Toute ressemblance avec la réalité est bien évidemment fortuite. Ici, il n’y a ni pays ni époque. Les candidats sont anonymes. La scène aux allures d’une agora, est relativement neutre. Seuls président quelques drapeaux blancs suspendus, laissant libre court à notre imagination. Mais rien n’est pourtant laissé au hasard, et on n’en attendait pas moins d’un spécialiste du langage politique. Clément Viktorovitch démarre en incarnant son personnage de fiction, un conseiller politique viré à la suite d’un scandale médiatique impliquant des frais capillaires jugés trop élevés. C’est pourtant lui qui a mené son candidat jusqu’à l’élection suprême, mais la politique ne pardonne pas. 

L’art de la métamorphose 

Dans un exposé proche d’un cours en amphithéâtre, Clément Viktorovitch décrit avec brio tous les procédés symboliques, sémantiques et linguistiques indispensable à l’acceptation d’un candidat par le peuple. Un physique irréprochable est de rigueur : adieu les cravates, bonjour la barbe bien taillée. Puis, bien avant de parler programme, parlons communication. L’exercice du discours est ici décortiqué avec la salle : des phrases vides, des contre-sens, des généralités, l’utilisation de la peur et de l’espoir. Et surtout, le plus important : la péroraison (synonyme de conclusion mais qui justifie les honoraires d’un communicant). Un discours ne laisse rien au hasard, au même titre qu’un slogan, que le nom d’un mouvement ou que la couleur d’une cravate. C’est ce que démontre ce conseiller fictif non sans faire rire (parfois un peu jaune) cette salle comble.  

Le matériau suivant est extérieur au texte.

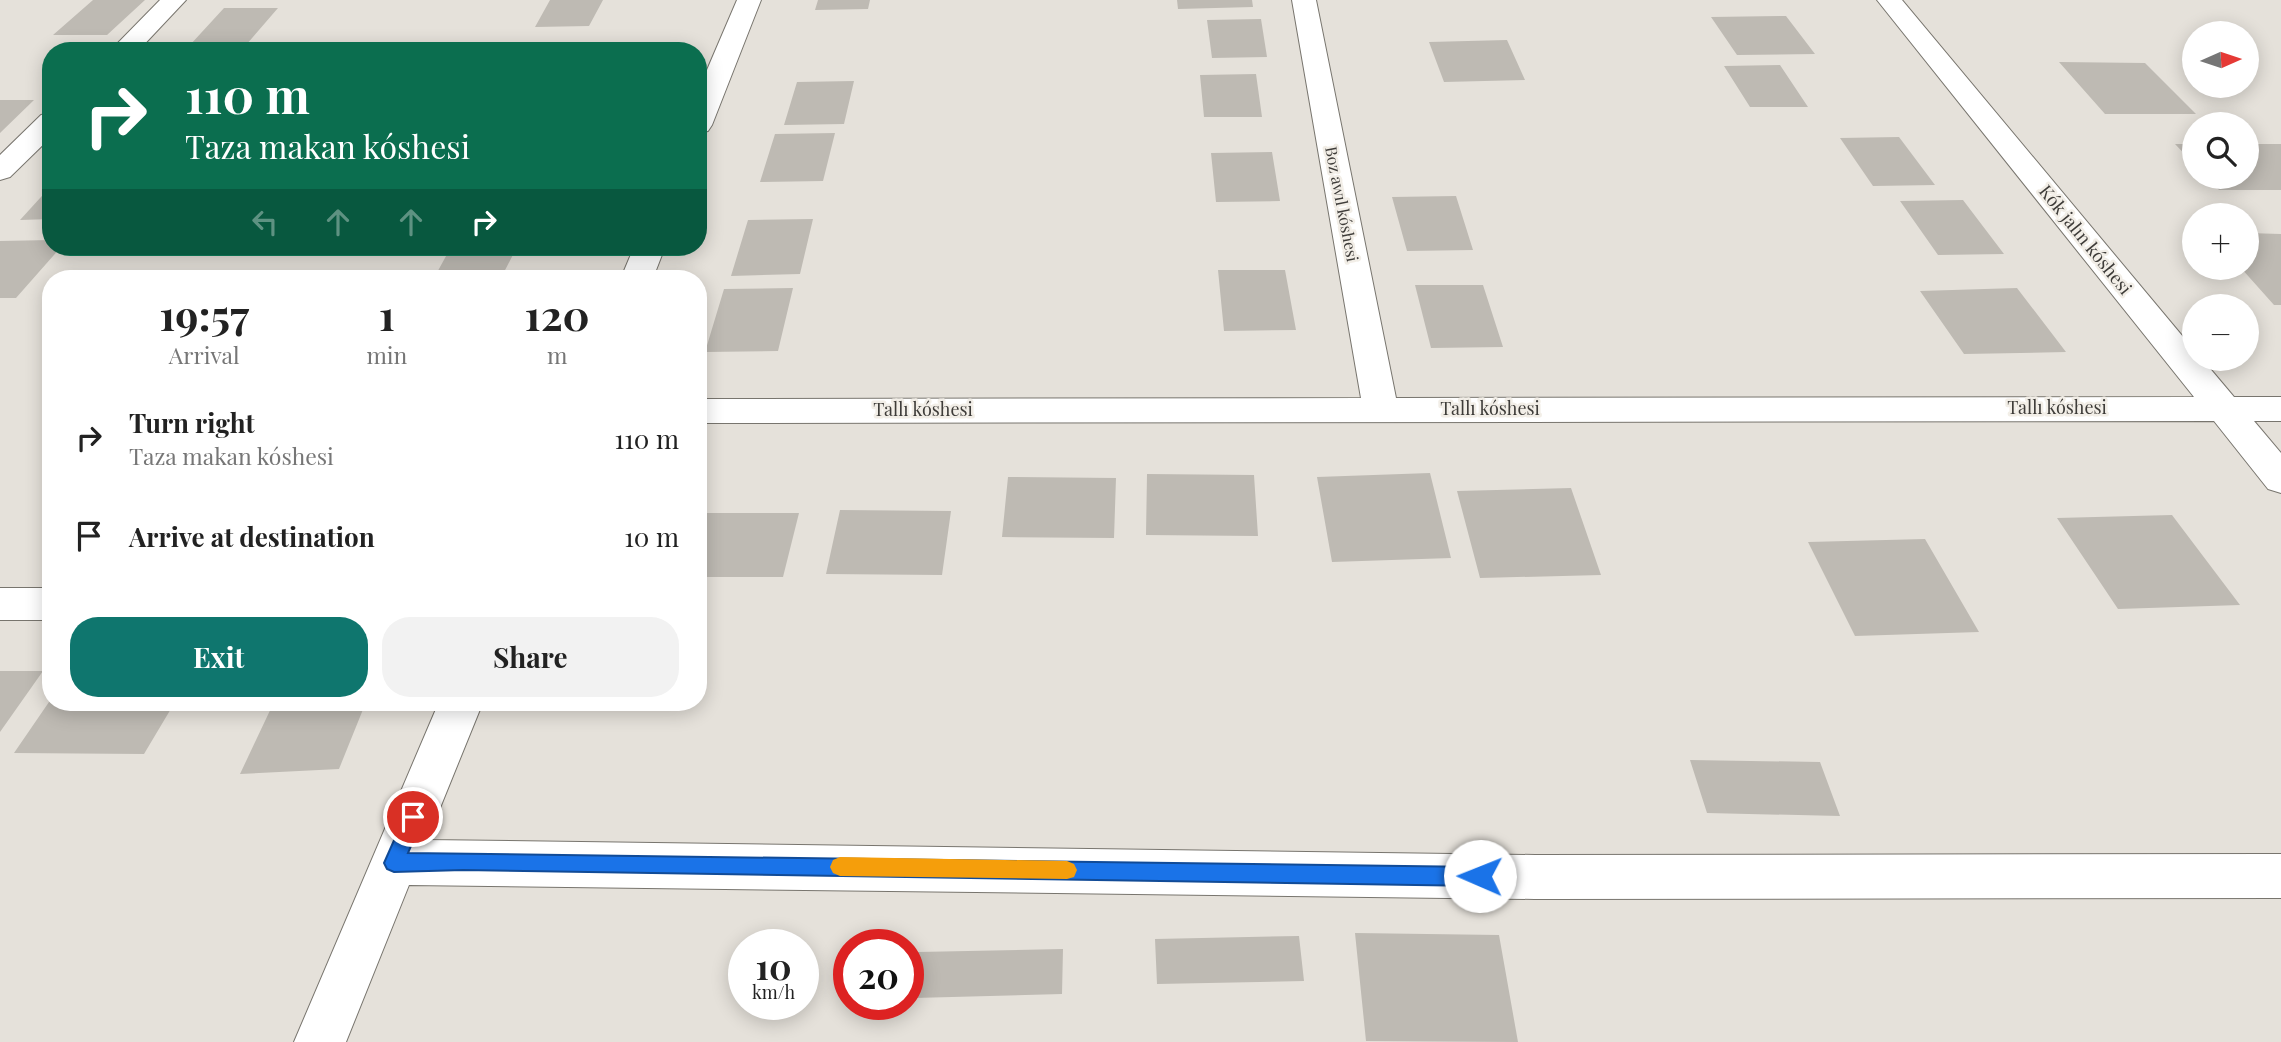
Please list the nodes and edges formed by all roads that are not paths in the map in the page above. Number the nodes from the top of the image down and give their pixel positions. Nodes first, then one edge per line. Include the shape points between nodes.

« Parce que Clément Viktorovitch connaît et dénonce les procédés rhétoriques utilisés pour manipuler un auditoire, il est le mieux placé pour incarner, sur scène, celui qui les utilises à ses fins » précise le metteur en scène. Ce métier pour lui, c’est l’art de la métamorphose : savoir manipuler avec méticulosité et sans scrupule.

C’est un spectacle interactif, passionnant et résolument actuel. Un passage obligatoire de ce off 2024. 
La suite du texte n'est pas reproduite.